- _EXERCISE INSTRUCTIONS_: Each entry needs to be retyped exactly.

#### MATERIAL SHOWN ####

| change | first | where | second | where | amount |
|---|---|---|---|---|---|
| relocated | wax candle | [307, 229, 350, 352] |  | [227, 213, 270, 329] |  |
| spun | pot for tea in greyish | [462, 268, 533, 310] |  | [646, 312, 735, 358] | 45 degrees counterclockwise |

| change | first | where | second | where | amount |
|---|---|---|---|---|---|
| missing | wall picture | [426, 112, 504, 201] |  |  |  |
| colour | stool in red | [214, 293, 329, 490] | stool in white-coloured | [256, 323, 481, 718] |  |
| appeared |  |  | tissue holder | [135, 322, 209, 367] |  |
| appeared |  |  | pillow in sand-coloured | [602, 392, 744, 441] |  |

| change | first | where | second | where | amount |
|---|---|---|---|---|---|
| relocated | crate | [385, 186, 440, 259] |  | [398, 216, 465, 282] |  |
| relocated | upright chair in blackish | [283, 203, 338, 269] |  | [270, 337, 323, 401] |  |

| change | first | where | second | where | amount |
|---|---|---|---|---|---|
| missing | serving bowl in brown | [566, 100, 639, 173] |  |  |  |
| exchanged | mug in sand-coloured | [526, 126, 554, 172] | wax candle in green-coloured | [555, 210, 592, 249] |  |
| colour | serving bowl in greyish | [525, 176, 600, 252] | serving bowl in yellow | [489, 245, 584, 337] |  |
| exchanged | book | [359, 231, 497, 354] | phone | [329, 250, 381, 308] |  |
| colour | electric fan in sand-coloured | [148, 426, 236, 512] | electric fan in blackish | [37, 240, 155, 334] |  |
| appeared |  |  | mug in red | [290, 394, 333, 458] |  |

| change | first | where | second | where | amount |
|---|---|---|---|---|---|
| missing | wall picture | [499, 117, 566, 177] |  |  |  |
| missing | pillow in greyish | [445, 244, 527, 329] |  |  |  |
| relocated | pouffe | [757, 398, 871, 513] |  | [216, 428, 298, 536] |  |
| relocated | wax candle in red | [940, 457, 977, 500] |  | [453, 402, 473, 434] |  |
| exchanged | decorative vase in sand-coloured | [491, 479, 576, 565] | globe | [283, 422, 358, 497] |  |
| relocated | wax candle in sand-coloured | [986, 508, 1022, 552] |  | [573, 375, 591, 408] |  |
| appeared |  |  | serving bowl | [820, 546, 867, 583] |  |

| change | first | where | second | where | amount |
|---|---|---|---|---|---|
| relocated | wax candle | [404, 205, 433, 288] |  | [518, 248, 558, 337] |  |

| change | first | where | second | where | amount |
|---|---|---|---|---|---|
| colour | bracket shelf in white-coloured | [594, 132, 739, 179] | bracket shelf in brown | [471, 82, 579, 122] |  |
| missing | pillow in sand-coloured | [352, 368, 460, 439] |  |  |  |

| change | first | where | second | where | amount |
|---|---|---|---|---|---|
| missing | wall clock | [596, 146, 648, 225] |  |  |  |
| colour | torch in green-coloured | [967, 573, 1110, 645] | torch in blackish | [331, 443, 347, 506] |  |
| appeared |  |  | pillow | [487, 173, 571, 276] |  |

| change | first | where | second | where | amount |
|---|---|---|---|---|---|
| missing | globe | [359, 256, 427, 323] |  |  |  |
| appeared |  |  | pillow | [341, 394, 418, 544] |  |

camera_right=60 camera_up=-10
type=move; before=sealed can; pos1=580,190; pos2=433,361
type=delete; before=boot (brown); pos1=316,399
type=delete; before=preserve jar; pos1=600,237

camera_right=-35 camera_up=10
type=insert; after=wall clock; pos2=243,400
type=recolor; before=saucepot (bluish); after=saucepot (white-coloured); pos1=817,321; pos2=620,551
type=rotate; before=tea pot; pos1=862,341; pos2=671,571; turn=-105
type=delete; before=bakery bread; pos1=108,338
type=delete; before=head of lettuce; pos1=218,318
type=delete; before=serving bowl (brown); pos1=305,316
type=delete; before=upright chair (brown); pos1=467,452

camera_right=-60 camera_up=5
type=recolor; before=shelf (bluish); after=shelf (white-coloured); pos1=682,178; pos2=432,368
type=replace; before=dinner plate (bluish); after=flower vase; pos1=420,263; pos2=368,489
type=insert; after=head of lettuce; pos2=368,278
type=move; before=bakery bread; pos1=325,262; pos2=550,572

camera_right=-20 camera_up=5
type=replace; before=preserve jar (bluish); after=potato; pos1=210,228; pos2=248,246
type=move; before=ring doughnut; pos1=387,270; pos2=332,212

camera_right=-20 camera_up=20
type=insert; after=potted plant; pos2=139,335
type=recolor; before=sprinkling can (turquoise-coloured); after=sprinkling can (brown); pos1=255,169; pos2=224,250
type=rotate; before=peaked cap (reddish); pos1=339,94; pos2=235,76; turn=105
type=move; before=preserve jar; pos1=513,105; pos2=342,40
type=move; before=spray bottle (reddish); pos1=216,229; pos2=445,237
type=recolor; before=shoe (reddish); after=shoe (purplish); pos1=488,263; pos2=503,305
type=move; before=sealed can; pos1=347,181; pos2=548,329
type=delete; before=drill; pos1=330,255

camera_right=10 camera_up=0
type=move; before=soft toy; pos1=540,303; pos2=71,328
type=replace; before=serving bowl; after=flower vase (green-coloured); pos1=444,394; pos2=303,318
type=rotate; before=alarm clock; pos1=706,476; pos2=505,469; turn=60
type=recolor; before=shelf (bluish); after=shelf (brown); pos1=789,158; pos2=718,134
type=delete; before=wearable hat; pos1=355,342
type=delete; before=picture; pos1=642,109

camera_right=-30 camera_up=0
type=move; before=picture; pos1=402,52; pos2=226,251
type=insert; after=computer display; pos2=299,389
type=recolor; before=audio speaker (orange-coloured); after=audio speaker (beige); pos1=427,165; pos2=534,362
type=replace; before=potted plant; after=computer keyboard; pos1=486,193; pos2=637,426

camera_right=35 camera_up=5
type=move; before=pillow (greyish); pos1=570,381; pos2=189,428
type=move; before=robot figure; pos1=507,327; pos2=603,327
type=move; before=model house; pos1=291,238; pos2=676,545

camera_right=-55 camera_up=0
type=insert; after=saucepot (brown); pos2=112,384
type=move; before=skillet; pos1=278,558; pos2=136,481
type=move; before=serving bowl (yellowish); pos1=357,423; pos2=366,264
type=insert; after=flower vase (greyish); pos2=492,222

####

- _TASK OUTPUT_:
| change | first | where | second | where | amount |
|---|---|---|---|---|---|
| relocated | wax candle | [307, 229, 350, 352] |  | [227, 213, 270, 329] |  |
| spun | pot for tea in greyish | [462, 268, 533, 310] |  | [646, 312, 735, 358] | 45 degrees counterclockwise |

| change | first | where | second | where | amount |
|---|---|---|---|---|---|
| missing | wall picture | [426, 112, 504, 201] |  |  |  |
| colour | stool in red | [214, 293, 329, 490] | stool in white-coloured | [256, 323, 481, 718] |  |
| appeared |  |  | tissue holder | [135, 322, 209, 367] |  |
| appeared |  |  | pillow in sand-coloured | [602, 392, 744, 441] |  |

| change | first | where | second | where | amount |
|---|---|---|---|---|---|
| relocated | crate | [385, 186, 440, 259] |  | [398, 216, 465, 282] |  |
| relocated | upright chair in blackish | [283, 203, 338, 269] |  | [270, 337, 323, 401] |  |

| change | first | where | second | where | amount |
|---|---|---|---|---|---|
| missing | serving bowl in brown | [566, 100, 639, 173] |  |  |  |
| exchanged | mug in sand-coloured | [526, 126, 554, 172] | wax candle in green-coloured | [555, 210, 592, 249] |  |
| colour | serving bowl in greyish | [525, 176, 600, 252] | serving bowl in yellow | [489, 245, 584, 337] |  |
| exchanged | book | [359, 231, 497, 354] | phone | [329, 250, 381, 308] |  |
| colour | electric fan in sand-coloured | [148, 426, 236, 512] | electric fan in blackish | [37, 240, 155, 334] |  |
| appeared |  |  | mug in red | [290, 394, 333, 458] |  |

| change | first | where | second | where | amount |
|---|---|---|---|---|---|
| missing | wall picture | [499, 117, 566, 177] |  |  |  |
| missing | pillow in greyish | [445, 244, 527, 329] |  |  |  |
| relocated | pouffe | [757, 398, 871, 513] |  | [216, 428, 298, 536] |  |
| relocated | wax candle in red | [940, 457, 977, 500] |  | [453, 402, 473, 434] |  |
| exchanged | decorative vase in sand-coloured | [491, 479, 576, 565] | globe | [283, 422, 358, 497] |  |
| relocated | wax candle in sand-coloured | [986, 508, 1022, 552] |  | [573, 375, 591, 408] |  |
| appeared |  |  | serving bowl | [820, 546, 867, 583] |  |

| change | first | where | second | where | amount |
|---|---|---|---|---|---|
| relocated | wax candle | [404, 205, 433, 288] |  | [518, 248, 558, 337] |  |

| change | first | where | second | where | amount |
|---|---|---|---|---|---|
| colour | bracket shelf in white-coloured | [594, 132, 739, 179] | bracket shelf in brown | [471, 82, 579, 122] |  |
| missing | pillow in sand-coloured | [352, 368, 460, 439] |  |  |  |

| change | first | where | second | where | amount |
|---|---|---|---|---|---|
| missing | wall clock | [596, 146, 648, 225] |  |  |  |
| colour | torch in green-coloured | [967, 573, 1110, 645] | torch in blackish | [331, 443, 347, 506] |  |
| appeared |  |  | pillow | [487, 173, 571, 276] |  |

| change | first | where | second | where | amount |
|---|---|---|---|---|---|
| missing | globe | [359, 256, 427, 323] |  |  |  |
| appeared |  |  | pillow | [341, 394, 418, 544] |  |

camera_right=60 camera_up=-10
type=move; before=sealed can; pos1=580,190; pos2=433,361
type=delete; before=boot (brown); pos1=316,399
type=delete; before=preserve jar; pos1=600,237

camera_right=-35 camera_up=10
type=insert; after=wall clock; pos2=243,400
type=recolor; before=saucepot (bluish); after=saucepot (white-coloured); pos1=817,321; pos2=620,551
type=rotate; before=tea pot; pos1=862,341; pos2=671,571; turn=-105
type=delete; before=bakery bread; pos1=108,338
type=delete; before=head of lettuce; pos1=218,318
type=delete; before=serving bowl (brown); pos1=305,316
type=delete; before=upright chair (brown); pos1=467,452

camera_right=-60 camera_up=5
type=recolor; before=shelf (bluish); after=shelf (white-coloured); pos1=682,178; pos2=432,368
type=replace; before=dinner plate (bluish); after=flower vase; pos1=420,263; pos2=368,489
type=insert; after=head of lettuce; pos2=368,278
type=move; before=bakery bread; pos1=325,262; pos2=550,572

camera_right=-20 camera_up=5
type=replace; before=preserve jar (bluish); after=potato; pos1=210,228; pos2=248,246
type=move; before=ring doughnut; pos1=387,270; pos2=332,212

camera_right=-20 camera_up=20
type=insert; after=potted plant; pos2=139,335
type=recolor; before=sprinkling can (turquoise-coloured); after=sprinkling can (brown); pos1=255,169; pos2=224,250
type=rotate; before=peaked cap (reddish); pos1=339,94; pos2=235,76; turn=105
type=move; before=preserve jar; pos1=513,105; pos2=342,40
type=move; before=spray bottle (reddish); pos1=216,229; pos2=445,237
type=recolor; before=shoe (reddish); after=shoe (purplish); pos1=488,263; pos2=503,305
type=move; before=sealed can; pos1=347,181; pos2=548,329
type=delete; before=drill; pos1=330,255

camera_right=10 camera_up=0
type=move; before=soft toy; pos1=540,303; pos2=71,328
type=replace; before=serving bowl; after=flower vase (green-coloured); pos1=444,394; pos2=303,318
type=rotate; before=alarm clock; pos1=706,476; pos2=505,469; turn=60
type=recolor; before=shelf (bluish); after=shelf (brown); pos1=789,158; pos2=718,134
type=delete; before=wearable hat; pos1=355,342
type=delete; before=picture; pos1=642,109

camera_right=-30 camera_up=0
type=move; before=picture; pos1=402,52; pos2=226,251
type=insert; after=computer display; pos2=299,389
type=recolor; before=audio speaker (orange-coloured); after=audio speaker (beige); pos1=427,165; pos2=534,362
type=replace; before=potted plant; after=computer keyboard; pos1=486,193; pos2=637,426

camera_right=35 camera_up=5
type=move; before=pillow (greyish); pos1=570,381; pos2=189,428
type=move; before=robot figure; pos1=507,327; pos2=603,327
type=move; before=model house; pos1=291,238; pos2=676,545

camera_right=-55 camera_up=0
type=insert; after=saucepot (brown); pos2=112,384
type=move; before=skillet; pos1=278,558; pos2=136,481
type=move; before=serving bowl (yellowish); pos1=357,423; pos2=366,264
type=insert; after=flower vase (greyish); pos2=492,222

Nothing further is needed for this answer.